Act of July 5, 1884, ch. 220, 23 Stat. 115 • The certificate herein provided for shall entitle the Chinese laborer to whom the same is issued to return to and re-enter the United States upon producing and delivering the same to the collector of customs of the district at which such Chinese laborers shall seek to re-enter, and said certificates shall be the only evidence permissible to establish his right of re-entry. . .
Chew Heong v.

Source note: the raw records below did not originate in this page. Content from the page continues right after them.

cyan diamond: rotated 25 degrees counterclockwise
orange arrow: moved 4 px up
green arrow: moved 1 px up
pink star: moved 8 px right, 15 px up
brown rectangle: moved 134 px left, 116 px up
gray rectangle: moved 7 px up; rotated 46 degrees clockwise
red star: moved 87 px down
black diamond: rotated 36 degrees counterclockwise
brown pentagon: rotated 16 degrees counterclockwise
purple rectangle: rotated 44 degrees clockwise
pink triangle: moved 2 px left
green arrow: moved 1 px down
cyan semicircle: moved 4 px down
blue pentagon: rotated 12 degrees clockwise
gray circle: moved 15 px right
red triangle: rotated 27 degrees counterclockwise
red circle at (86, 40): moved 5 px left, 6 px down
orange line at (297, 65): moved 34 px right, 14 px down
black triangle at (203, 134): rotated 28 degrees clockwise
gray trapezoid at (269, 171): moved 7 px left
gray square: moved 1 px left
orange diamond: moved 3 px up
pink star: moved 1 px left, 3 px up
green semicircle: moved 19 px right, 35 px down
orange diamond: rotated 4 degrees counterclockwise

United States,112 U.S. 536 (1884) • The entire argument in support of the judgment below proceeds upon the erroneous assumption that congress intended to exclude all Chinese laborers of every class who were not in the United States at the time of the passage of the act of 1882, including those who, like the plaintiff in error, were here when the last treaty was concluded, but were absent at the date of the passage of that act. . . . [T]he courts uniformly refuse to give to statutes a retrospective operation, whereby rights previously vested are injuriously affected, unless compelled to do so by language so clear and positive as to leave no room to doubt that such was the intention of the legislature.
Lorenzo Sawyer to Matthew P. Deady,Dec. 22, 1884 • [I]t is some consolation, after all the lying, abuse, threatening of impeachment etc. as to our construction of the Chinese restriction act, and the grand glorification of brother Field for coming out here and so easily, promptly and thoroughly sitting down on us and setting us right on that subject to find that we are not so widely out of our senses after all.
Act of Oct. 1, 1888, 25 Stat. 504, ch. 1064 • That from and after the passage of this act, it shall be unlawful for any chinese laborers who shall at any time heretofore have been, or who may now or hereafter be, a resident within the United States and who shall have departed, or shall depart, therefrom, and shall not have returned before the passage of this act, to return to, or remain in, the United States.
Act of Oct. 1, 1888, 25 Stat. 504, ch. 1064 • Sec. 2 That no certificate of identity provided for in the fourth and fifth sections of the act to which this is a supplement shall hereafter be issued; and every certificate heretofore issued in pursuance thereof, is hereby declared void and of no effect, and the chinese laborer claiming admission by virtue thereof shall not be permitted to enter the United States.
Effect of 1888 Amendment • Between 20,000 and 30,000 Chinese who had been living in the United States and had relied upon the statute and obtained a certificate and returned to China, were stranded there.